But one day, a mysterious lady arrives at the Inn with the gift of storytelling, and slowly transforms the villagers and Rendi himself. As she tells more stories and the days pass in the Village of Clear Sky, Rendi begins to realize that perhaps it is his own story that holds the answers to all those questions.

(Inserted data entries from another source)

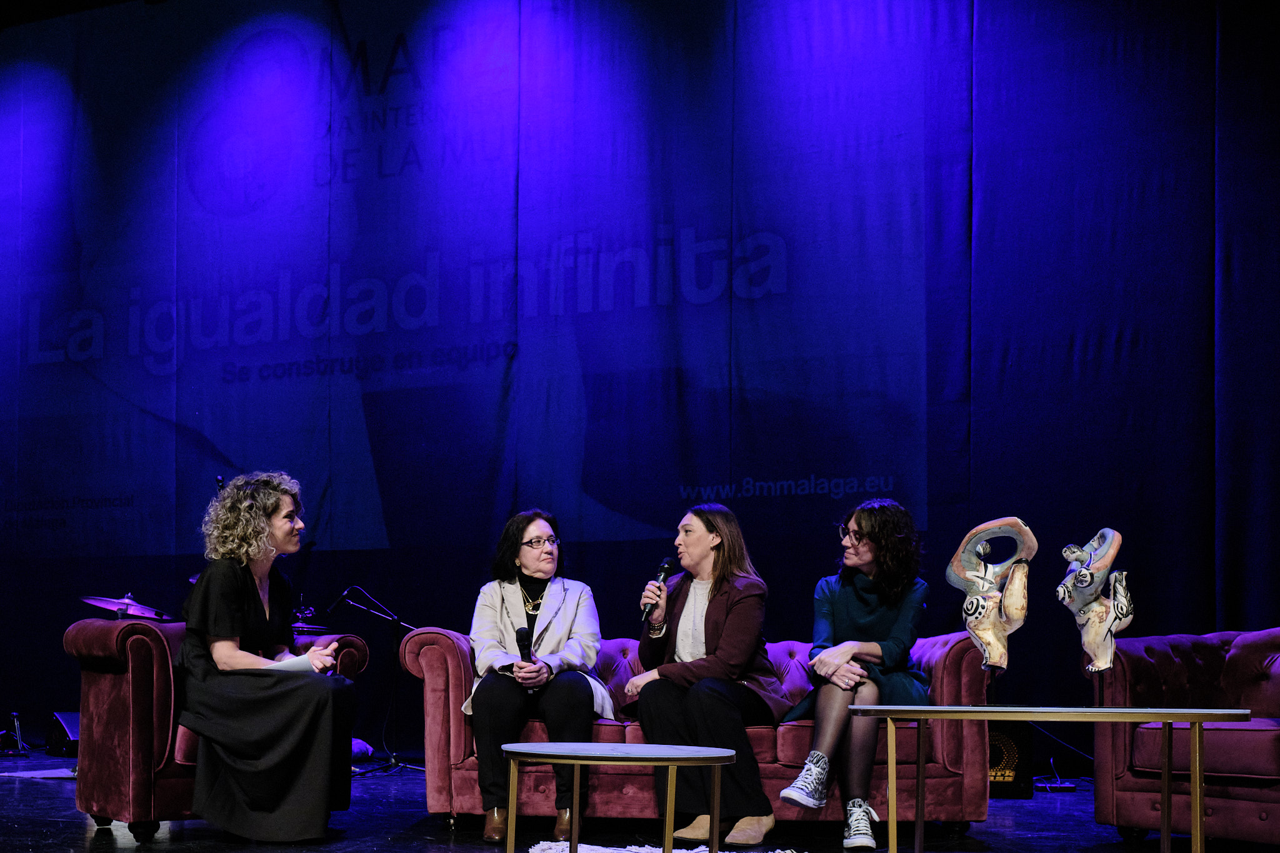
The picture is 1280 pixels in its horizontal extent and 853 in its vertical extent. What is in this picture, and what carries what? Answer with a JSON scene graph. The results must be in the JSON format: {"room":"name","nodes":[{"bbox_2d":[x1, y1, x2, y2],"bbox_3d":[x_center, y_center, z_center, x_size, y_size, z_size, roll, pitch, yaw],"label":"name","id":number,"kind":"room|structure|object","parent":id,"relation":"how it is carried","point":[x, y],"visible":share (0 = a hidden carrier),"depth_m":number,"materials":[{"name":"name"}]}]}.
{"room":"event hall","nodes":[
{"label":"event hall","id":0,"kind":"room"},
{"bbox_2d":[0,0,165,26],"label":"ceiling","id":1,"kind":"structure","parent":0,"point":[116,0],"depth_m":7.32,"materials":[{"name":"black"}]},
{"bbox_2d":[0,1,1279,763],"bbox_3d":[-0.945,-1.244,6.000,11.361,5.549,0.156,-1,-4,16],"label":"backdrop curtain","id":2,"kind":"object","parent":1,"relation":"hanging from","point":[942,518],"visible":0.89,"depth_m":5.68,"materials":[{"name":"blue fabric"}]},
{"bbox_2d":[0,746,1278,852],"bbox_3d":[-1.344,1.148,2.486,9.610,0.133,7.139,-1,-4,16],"label":"stage floor","id":3,"kind":"structure","parent":0,"point":[74,824],"depth_m":3.59,"materials":[{"name":"black"}]},
{"bbox_2d":[0,710,31,756],"bbox_3d":[-4.568,1.427,6.236,0.326,0.302,0.318,-1,-4,16],"label":"stand","id":4,"kind":"object","parent":3,"relation":"on","point":[16,717],"visible":0.97,"depth_m":6.23,"materials":[{"name":"black metal"}]},
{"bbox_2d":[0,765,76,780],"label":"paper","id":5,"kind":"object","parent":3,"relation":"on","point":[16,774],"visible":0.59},
{"bbox_2d":[45,711,80,756],"bbox_3d":[-4.011,1.409,6.190,0.411,0.296,0.342,-3,-5,42],"label":"stage monitor","id":6,"kind":"object","parent":3,"relation":"on","point":[71,734],"visible":0.55,"depth_m":6.01,"materials":[{"name":"black"}]},
{"bbox_2d":[79,594,174,620],"bbox_3d":[-2.977,0.416,5.000,0.503,0.140,0.481,-1,-4,16],"label":"cymbal","id":7,"kind":"object","parent":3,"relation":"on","point":[101,603],"visible":0.86,"depth_m":4.94,"materials":[{"name":"metal"}]},
{"bbox_2d":[63,615,371,838],"bbox_3d":[-1.821,0.805,3.771,0.986,0.871,0.881,4,-5,-42],"label":"red armchair","id":8,"kind":"object","parent":3,"relation":"on","point":[126,630],"visible":0.49,"depth_m":3.40,"materials":[{"name":"red fabric"}]},
{"bbox_2d":[175,473,361,845],"bbox_3d":[-1.497,0.482,3.463,0.681,1.376,0.856,3,-5,-38],"label":"woman","id":9,"kind":"object","parent":8,"relation":"on","point":[251,595],"visible":0.97,"depth_m":3.25},
{"bbox_2d":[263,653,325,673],"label":"paper","id":10,"kind":"object","parent":9,"relation":"in","point":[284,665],"visible":0.44,"depth_m":3.38,"materials":[{"name":"white paper"}]},
{"bbox_2d":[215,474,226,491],"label":"microphone","id":11,"kind":"object","parent":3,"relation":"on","point":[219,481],"visible":0.3,"depth_m":5.15,"materials":[{"name":"black plastic"}]},
{"bbox_2d":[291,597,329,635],"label":"cymbal","id":12,"kind":"object","parent":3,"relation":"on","point":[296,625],"visible":0.26,"depth_m":5.55,"materials":[{"name":"black"}]},
{"bbox_2d":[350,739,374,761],"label":"bag","id":13,"kind":"object","parent":3,"relation":"on","point":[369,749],"visible":0.34,"depth_m":5.56,"materials":[{"name":"fabric"}]},
{"bbox_2d":[326,584,421,778],"bbox_3d":[-1.623,0.897,5.410,0.629,1.111,0.607,-1,-4,16],"label":"microphone stand","id":14,"kind":"object","parent":3,"relation":"on","point":[397,764],"visible":0.87,"depth_m":5.38,"materials":[{"name":"black metal"}]},
{"bbox_2d":[521,839,804,852],"bbox_3d":[0.169,1.113,2.618,1.414,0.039,1.477,-1,-4,16],"label":"rug","id":15,"kind":"object","parent":3,"relation":"on","point":[655,849],"visible":0.75,"depth_m":3.18,"materials":[{"name":"white carpet"}]},
{"bbox_2d":[501,741,744,852],"bbox_3d":[-0.044,0.853,2.510,0.742,0.452,0.714,-1,-4,16],"label":"round table","id":16,"kind":"object","parent":15,"relation":"on","point":[640,749],"visible":0.99,"depth_m":2.43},
{"bbox_2d":[399,626,1002,835],"bbox_3d":[0.292,0.857,3.934,2.372,0.827,0.984,0,-4,2],"label":"sofa","id":17,"kind":"object","parent":3,"relation":"on","point":[452,647],"visible":0.48,"depth_m":3.53,"materials":[{"name":"red fabric"}]},
{"bbox_2d":[462,508,613,843],"bbox_3d":[-0.429,0.572,3.767,0.663,1.339,0.944,0,-4,-2],"label":"woman","id":18,"kind":"object","parent":17,"relation":"on","point":[564,630],"visible":0.91,"depth_m":3.62},
{"bbox_2d":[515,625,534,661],"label":"microphone","id":19,"kind":"object","parent":18,"relation":"in","point":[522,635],"visible":0.86,"depth_m":3.73,"materials":[{"name":"black plastic"}]},
{"bbox_2d":[621,501,793,846],"bbox_3d":[0.289,0.564,3.683,0.741,1.363,0.809,3,-5,-35],"label":"woman","id":20,"kind":"object","parent":17,"relation":"on","point":[715,605],"visible":0.96,"depth_m":3.51},
{"bbox_2d":[641,557,674,623],"bbox_3d":[0.096,0.240,3.870,0.083,0.286,0.215,-1,-4,16],"label":"microphone","id":21,"kind":"object","parent":20,"relation":"in","point":[665,570],"visible":0.87,"depth_m":3.82,"materials":[{"name":"black metal"}]},
{"bbox_2d":[774,494,929,850],"bbox_3d":[0.938,0.529,3.630,0.607,1.363,0.944,-1,-4,16],"label":"woman","id":22,"kind":"object","parent":17,"relation":"on","point":[855,612],"visible":0.93,"depth_m":3.48},
{"bbox_2d":[986,720,1034,798],"bbox_3d":[1.868,1.140,4.492,0.337,0.394,0.333,-1,-4,16],"label":"speaker","id":23,"kind":"object","parent":3,"relation":"on","point":[1010,747],"visible":0.56,"depth_m":4.34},
{"bbox_2d":[848,706,1258,852],"bbox_3d":[1.259,0.822,2.643,1.120,0.567,0.609,-1,-4,16],"label":"side table","id":24,"kind":"object","parent":3,"relation":"on","point":[1190,717],"visible":0.98,"depth_m":2.52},
{"bbox_2d":[947,515,1038,679],"bbox_3d":[1.158,0.243,2.777,0.190,0.618,0.259,2,-4,-26],"label":"sculpture","id":25,"kind":"object","parent":24,"relation":"on","point":[995,652],"visible":0.99,"depth_m":2.75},
{"bbox_2d":[1058,528,1132,679],"bbox_3d":[1.488,0.252,2.770,0.222,0.576,0.223,2,-4,-30],"label":"sculpture","id":26,"kind":"object","parent":24,"relation":"on","point":[1095,608],"visible":0.99,"depth_m":2.74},
{"bbox_2d":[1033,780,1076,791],"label":"power strip","id":27,"kind":"object","parent":3,"relation":"on","point":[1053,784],"visible":0.84,"depth_m":4.60,"materials":[{"name":"black plastic"}]},
{"bbox_2d":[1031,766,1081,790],"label":"cable","id":28,"kind":"object","parent":3,"relation":"on","point":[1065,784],"visible":0.65,"depth_m":4.78,"materials":[{"name":"black plastic"}]},
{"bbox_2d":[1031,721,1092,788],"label":"cable","id":29,"kind":"object","parent":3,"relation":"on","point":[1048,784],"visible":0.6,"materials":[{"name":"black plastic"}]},
{"bbox_2d":[1083,628,1279,852],"bbox_3d":[2.499,0.773,3.348,0.984,0.883,1.045,3,-4,-34],"label":"armchair","id":30,"kind":"object","parent":3,"relation":"on","point":[1248,647],"visible":0.84,"depth_m":3.30,"materials":[{"name":"red fabric"}]}
]}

Newbery Honor author Grace Lin brings readers another enthralling fantasy featuring her marvelous full-color illustrations. Starry River of the Sky is filled with Chinese folklore, fascinating characters, and exciting new adventures.
- ISBN-13: 9780316125956
- ISBN-10: 0316125954
- Publisher: Little, Brown Books for Young Readers
- Publish Date: October 2012
- Page Count: 288
- Reading Level: Ages 9-12
Publishers Weekly® Reviews
- Reviewed in: Publishers Weekly, page .
- Review Date: 2012-09-03
- Reviewer: Staff
Lin returns to Chinese folklore as the foundation for this masterfully told tale. Rendi, a runaway with a shadowy past, mistakenly lands at a remote inn and is taken on as chore boy. Plagued by moans he alone hears issuing nightly from the sky, perplexed by the absence of the moon, and longing to escape the unhappy villagers, Rendi is unwillingly drawn into their problems when wise, enigmatic Madame Chang arrives. Lin’s signature device of interspersing the plot with stories told by various characters enriches this story on many levels, especially when Rendi, pressured by Madame Chang, begins to tell his own revealing stories. Neither sequel nor prequel, this fantasy is linked to Lin’s Newbery Honor book, Where the Mountain Meets the Moon (2009), through numerous elements, including lush imagery, glorious full-color artwork, food similes (“Rendi’s muscles were as soft as uncooked tofu”), and the cruel and hot-tempered Magistrate Tiger. The lively mix of adventure, mystery, and fantasy, supported by compelling character development and spellbinding language, will captivate a wide swath of readers. Ages 8–12. Agent: Rebecca Sherman, Writers House. (Oct.)